Adding a Slash Command Handler

If you created a /demo command in step 6, add a handler:

defmodule MyApp.SlackBot do
  use SlackBot, otp_app: :my_app

  slash "/demo" do
    value :action

    handle payload, _ctx do
      action = payload["parsed"][:action] || "nothing"
      MyApp.SlackBot.push({"chat.postMessage", %{
        "channel" => payload["channel_id"],
        "text" => "You asked me to: #{action}"
      }})
    end
  end

  handle_event "app_mention", event, _ctx do
    MyApp.SlackBot.push({"chat.postMessage", %{
      "channel" => event["channel"],
      "text" => "Hi <@#{event["user"]}>!"
    }})
  end
end

Try /demo deploy in Slack. The handler receives %{action: "deploy"} in payload["parsed"].

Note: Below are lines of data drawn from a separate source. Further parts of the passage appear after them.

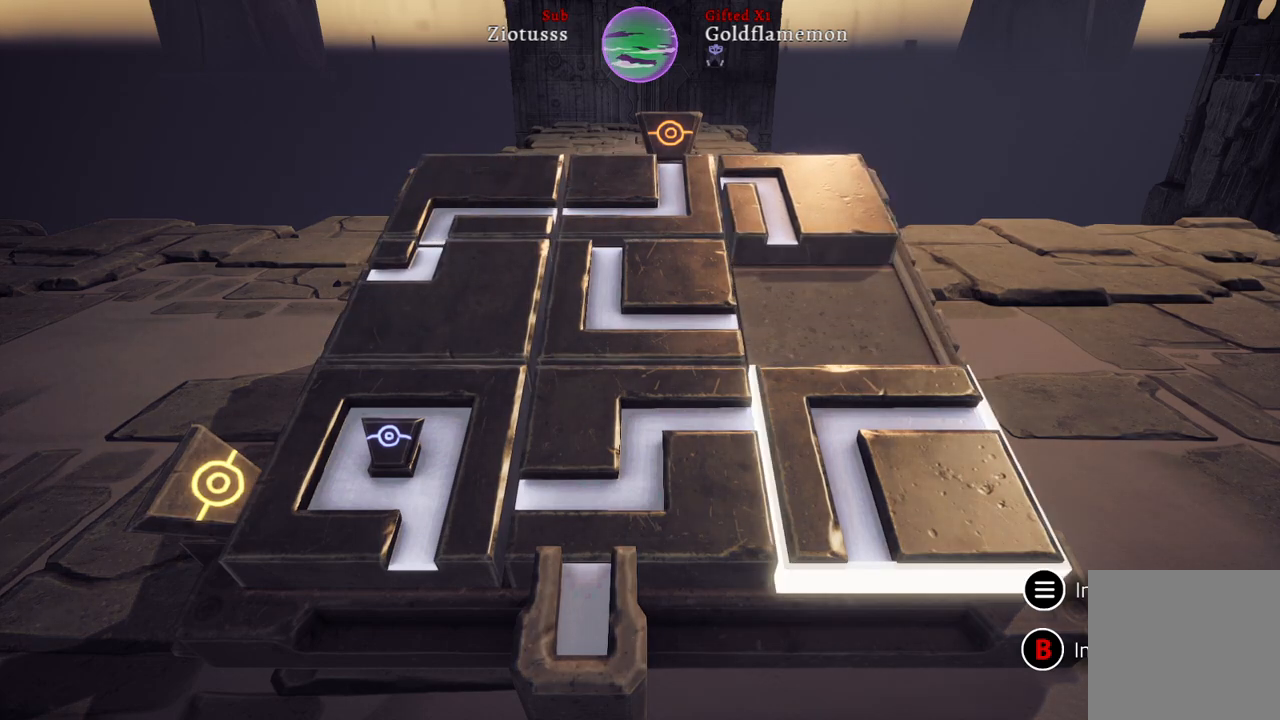
{"buttons": [], "left_stick": "center", "right_stick": "center", "events": [[83, "left_stick", "center"], [267, "A", "down"], [400, "A", "up"]]}
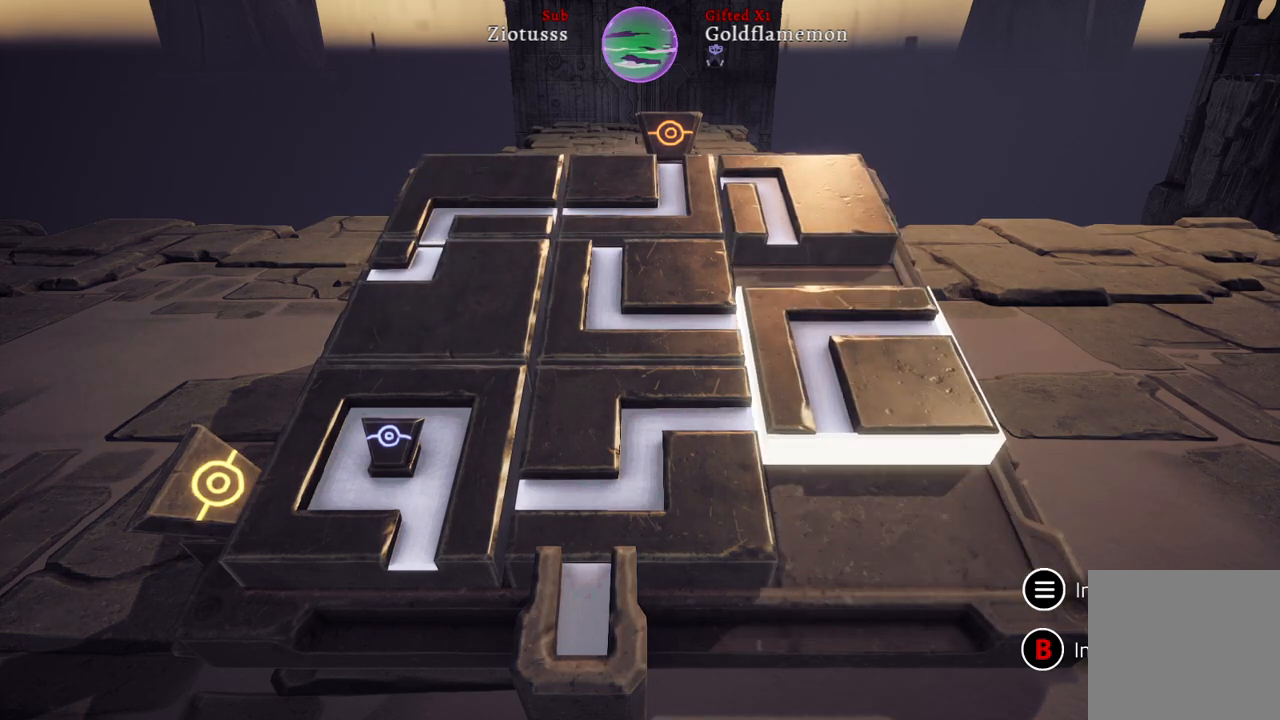
{"buttons": [], "left_stick": "down", "right_stick": "center", "events": [[400, "left_stick", "down"]]}
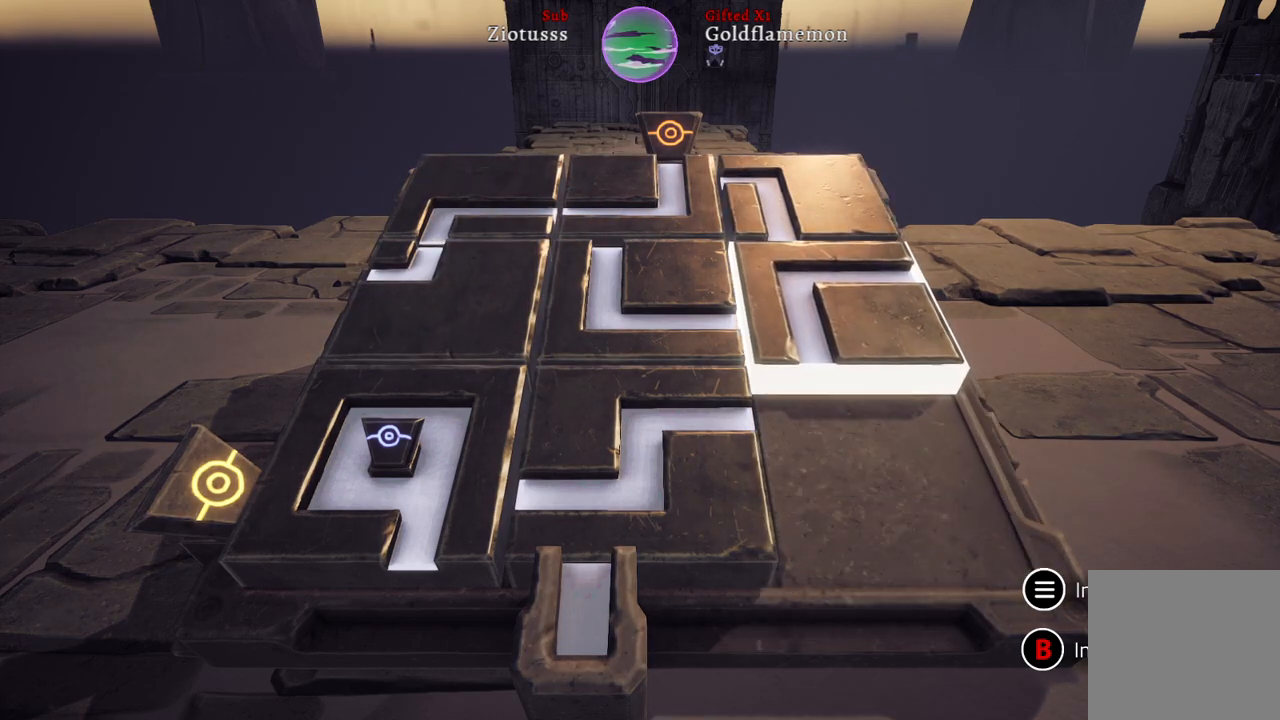
{"buttons": [], "left_stick": "center", "right_stick": "center", "events": [[83, "left_stick", "center"], [283, "left_stick", "left"], [417, "left_stick", "center"]]}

What's Running Under the Hood

When your supervisor starts MyApp.SlackBot, SlackBot:

  1. Reads configuration from :my_app app env and validates tokens
  2. Starts an HTTP pool for Web API requests
  3. Starts the ETS-backed cache and event buffer
  4. Calls apps.connections.open to get a WebSocket URL
  5. Opens the Socket Mode connection
  6. Spawns supervised tasks for each incoming event

If the connection drops, SlackBot reconnects with exponential backoff. If Slack returns rate-limit headers, the rate limiter pauses outbound requests until the window passes.

Next Steps

The examples/basic_bot/ directory contains a full working bot demonstrating middleware, advanced grammars, and diagnostics replay.